Вряд ли следует ожидать от всякого по-настоящему талантливого писателя полной выдержанности его системы. Литературное творчество — не расчетливое проведение каких-то определенных принципов, и писатель — не счетно-решающее машинное устройство, способное выдавать решения, строго укладывающиеся в “стилистическую” программу. Поэтому в любом писательском творчестве мы можем найти отклонения от принципов, которым это творчество следует. И отклонения должны изучаться так же, как и самые принципы. Эти отклонения или нарушения только подчеркивают значительность тех правил, которые поверх всего, поверх всевозможных нарушений этих правил, осуществляются в творчестве писателя. Именно они придают особую эстетическую остроту произведениям.

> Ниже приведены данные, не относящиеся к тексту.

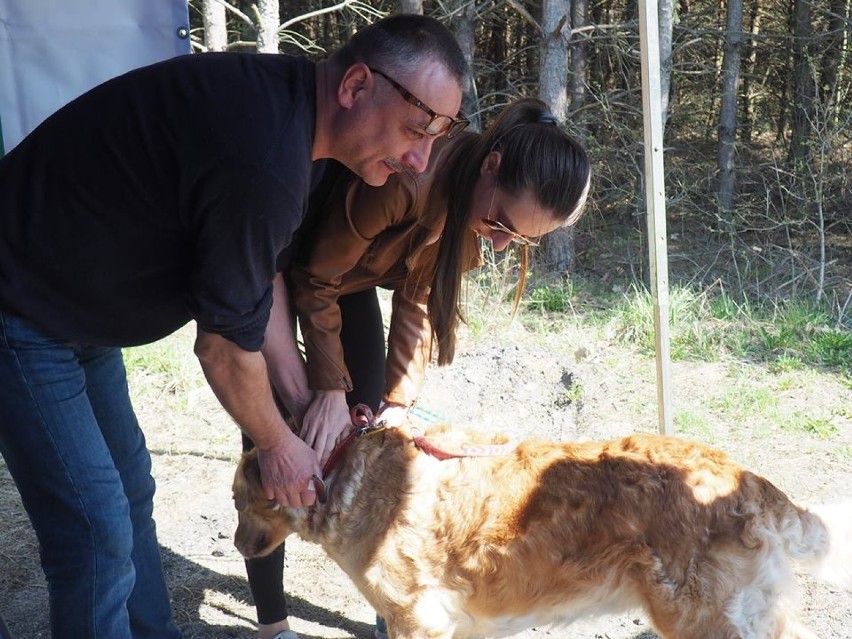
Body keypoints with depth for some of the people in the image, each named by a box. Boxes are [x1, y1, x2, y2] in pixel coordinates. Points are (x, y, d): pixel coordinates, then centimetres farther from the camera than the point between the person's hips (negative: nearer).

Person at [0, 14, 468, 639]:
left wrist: (306, 405, 6)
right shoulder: (263, 162, -33)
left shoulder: (285, 101, -1)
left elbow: (260, 279, 6)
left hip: (76, 307, 10)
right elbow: (225, 347, -21)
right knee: (98, 533, -7)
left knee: (131, 490, 18)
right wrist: (278, 445, -4)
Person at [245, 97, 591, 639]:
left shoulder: (470, 207, -16)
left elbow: (418, 303, -8)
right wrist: (331, 388, -24)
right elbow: (316, 279, -26)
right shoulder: (408, 179, -39)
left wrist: (398, 403, -16)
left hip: (351, 276, 6)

Система аввакумовского юмора нарушается особенно резко. Аввакум как бы не выдерживает принятой им позиции. Кротость по отношению к врагам часто оборачивается злой иронией и даже переходит в прямое издевательство: “Он меня лает, а я ему рекл: „Благодать во устнех твоих, Иван Родионович, да будет!"” (Жизнеописания, с. 144). И его крик боли, стоны, когда он не выдерживает нечеловеческие муки, оборачиваются полной противоположностью его смеху — это его брань, озлобленная, гневная, яростная, вырывающаяся в минуты страшных срывов. “В ыную пору, — пишет Аввакум, — совесть разсвирепеет, хощу анафеме предать и молить Владыку, да послет беса и умучит его…” — это он говорит о своем сыне Проко-пее, не сознававшемся в том, что он “привалял” ребенка с девкой “рабичищей”. А вот что он пишет по этому поводу о себе, не удерживаясь, впрочем, от некоей игры слов: “и паки посужу, как бы самому в напасть не впасть: аще толко не он (сын Прокопей, — Д. Л.), так горе мне будет тогда, — мученика казни предам!” (Памятники, с. 396}.

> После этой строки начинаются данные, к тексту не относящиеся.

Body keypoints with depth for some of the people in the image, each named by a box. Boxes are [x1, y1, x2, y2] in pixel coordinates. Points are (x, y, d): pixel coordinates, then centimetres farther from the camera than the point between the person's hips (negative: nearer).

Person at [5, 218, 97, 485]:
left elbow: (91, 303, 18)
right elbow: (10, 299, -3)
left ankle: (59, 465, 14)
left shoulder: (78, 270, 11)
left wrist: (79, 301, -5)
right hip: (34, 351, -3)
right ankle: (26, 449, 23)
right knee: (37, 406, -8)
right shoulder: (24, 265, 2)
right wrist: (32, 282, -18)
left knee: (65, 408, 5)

А казней Аввакум в минуты, когда он свирепел совестью, желал и в самом деле, вспоминая по этому поводу с восторгом “батюшку” Грозного царя:
“Миленкой царь Иван Васильевич скоро бы указ зделал такой собаке”,— пишет Аввакум о Никоне (там же, с. 458). В челобитной царю Федору Алексеевичу Аввакум прямо пишет: “А что, государь-царь, как бы ты мне дал волю, я бы их (никониан. — Д. Л.), что Илия пророк, всех перепластал во един день. Не осквернил бы рук своих, но и освятил, чаю. Да воевода бы мне крепкой, умной — князь Юрий Алексеевич Долгорукой! Перво бо Никона того собаку разсекли бы начетверо, а потом бы никониян тех. Князь Юрий Алексеевич! не согрешим, не бойся, но и венцы небесные приимем!” (там же, с. 768–769). “Дайте токо срок, — писал Аввакум по другому поводу, — я вам и лутчему тому ступлю на горло о Христе Исусе господе нашем” (там же, с. 304).
Но казни были явно неосуществимы, и о них Аввакуму приходилось только мечтать, переносясь мыслью в загробный мир. Вот что, например, пишет Аввакум о “Максимияне мучителе”: замученные им “радуются радостию неизглаголанною”, а сам мучитель “ревет в жюпеле огня. На-вось тебе столовые, долгие и бесконечные пироги, и меды сладкие, и водка процеженая, з зеленьем вином! А есть ли под тобою, Максимиян, перина пуховая и возглавие? И евнухи опахивают твое здоровье, чтобы мухи не кусали великаго государя? А как там с. ть-тово ходишь, спалники робята подтирают ли гузно-то у тебя в жупеле том огненном?…Бедной, бедной, безумной царишко! Что ты над собою зделал?” (там же, с. 574).